> [GIVEN TASK] Starting at the first line of the records and stopping after the line that has "genus: Salsola", copy out those lines with "state / province" changed to "state or province" and nothing else altered.
§
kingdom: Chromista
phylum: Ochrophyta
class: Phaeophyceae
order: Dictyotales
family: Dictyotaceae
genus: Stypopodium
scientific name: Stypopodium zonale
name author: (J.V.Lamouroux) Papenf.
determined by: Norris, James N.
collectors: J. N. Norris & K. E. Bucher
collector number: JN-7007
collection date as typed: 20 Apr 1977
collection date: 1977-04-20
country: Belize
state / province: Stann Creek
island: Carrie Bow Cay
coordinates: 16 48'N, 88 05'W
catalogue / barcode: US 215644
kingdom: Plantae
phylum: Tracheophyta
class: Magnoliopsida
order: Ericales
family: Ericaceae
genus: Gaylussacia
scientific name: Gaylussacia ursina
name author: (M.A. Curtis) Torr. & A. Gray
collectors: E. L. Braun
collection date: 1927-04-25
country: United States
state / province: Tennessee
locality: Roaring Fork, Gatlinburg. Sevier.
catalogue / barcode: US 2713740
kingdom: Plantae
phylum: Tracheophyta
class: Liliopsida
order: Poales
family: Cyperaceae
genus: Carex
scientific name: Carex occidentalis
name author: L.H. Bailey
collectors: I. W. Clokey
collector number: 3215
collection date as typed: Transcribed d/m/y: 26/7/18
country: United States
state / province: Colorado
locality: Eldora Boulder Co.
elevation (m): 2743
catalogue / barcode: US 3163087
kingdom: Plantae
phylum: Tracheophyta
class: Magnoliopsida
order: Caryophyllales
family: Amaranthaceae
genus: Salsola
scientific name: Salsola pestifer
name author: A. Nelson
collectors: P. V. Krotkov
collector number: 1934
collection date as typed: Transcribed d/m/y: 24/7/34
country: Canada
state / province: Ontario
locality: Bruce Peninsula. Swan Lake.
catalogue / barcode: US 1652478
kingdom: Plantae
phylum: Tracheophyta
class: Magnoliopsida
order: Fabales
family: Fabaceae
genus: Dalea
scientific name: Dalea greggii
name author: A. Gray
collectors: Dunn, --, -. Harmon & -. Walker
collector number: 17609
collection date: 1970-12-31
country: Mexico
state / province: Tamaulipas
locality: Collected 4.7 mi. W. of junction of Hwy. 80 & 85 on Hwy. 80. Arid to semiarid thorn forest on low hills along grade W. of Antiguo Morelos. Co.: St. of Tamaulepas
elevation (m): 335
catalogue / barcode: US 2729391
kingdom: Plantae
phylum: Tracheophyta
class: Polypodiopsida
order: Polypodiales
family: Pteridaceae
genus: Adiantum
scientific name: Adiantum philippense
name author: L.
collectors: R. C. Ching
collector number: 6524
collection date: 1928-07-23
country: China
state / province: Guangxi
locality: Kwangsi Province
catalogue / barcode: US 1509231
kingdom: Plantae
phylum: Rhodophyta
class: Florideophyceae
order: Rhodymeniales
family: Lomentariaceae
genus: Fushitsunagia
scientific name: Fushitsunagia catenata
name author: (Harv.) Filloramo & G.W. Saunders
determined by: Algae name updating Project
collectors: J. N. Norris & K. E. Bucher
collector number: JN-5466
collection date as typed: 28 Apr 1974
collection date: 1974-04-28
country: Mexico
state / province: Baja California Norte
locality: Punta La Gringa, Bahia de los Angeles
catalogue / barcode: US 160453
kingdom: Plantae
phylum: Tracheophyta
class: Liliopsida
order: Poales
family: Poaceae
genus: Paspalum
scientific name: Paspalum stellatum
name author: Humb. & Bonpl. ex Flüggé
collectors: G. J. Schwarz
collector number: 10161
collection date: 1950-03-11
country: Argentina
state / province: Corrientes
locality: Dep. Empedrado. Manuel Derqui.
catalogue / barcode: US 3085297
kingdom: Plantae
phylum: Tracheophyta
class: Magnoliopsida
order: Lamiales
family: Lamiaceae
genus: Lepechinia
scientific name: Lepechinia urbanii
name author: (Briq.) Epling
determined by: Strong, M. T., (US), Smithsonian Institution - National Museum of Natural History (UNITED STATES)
§
> [SOLUTION TO THE EXERCISE]
kingdom: Chromista
phylum: Ochrophyta
class: Phaeophyceae
order: Dictyotales
family: Dictyotaceae
genus: Stypopodium
scientific name: Stypopodium zonale
name author: (J.V.Lamouroux) Papenf.
determined by: Norris, James N.
collectors: J. N. Norris & K. E. Bucher
collector number: JN-7007
collection date as typed: 20 Apr 1977
collection date: 1977-04-20
country: Belize
state or province: Stann Creek
island: Carrie Bow Cay
coordinates: 16 48'N, 88 05'W
catalogue / barcode: US 215644
kingdom: Plantae
phylum: Tracheophyta
class: Magnoliopsida
order: Ericales
family: Ericaceae
genus: Gaylussacia
scientific name: Gaylussacia ursina
name author: (M.A. Curtis) Torr. & A. Gray
collectors: E. L. Braun
collection date: 1927-04-25
country: United States
state or province: Tennessee
locality: Roaring Fork, Gatlinburg. Sevier.
catalogue / barcode: US 2713740
kingdom: Plantae
phylum: Tracheophyta
class: Liliopsida
order: Poales
family: Cyperaceae
genus: Carex
scientific name: Carex occidentalis
name author: L.H. Bailey
collectors: I. W. Clokey
collector number: 3215
collection date as typed: Transcribed d/m/y: 26/7/18
country: United States
state or province: Colorado
locality: Eldora Boulder Co.
elevation (m): 2743
catalogue / barcode: US 3163087
kingdom: Plantae
phylum: Tracheophyta
class: Magnoliopsida
order: Caryophyllales
family: Amaranthaceae
genus: Salsola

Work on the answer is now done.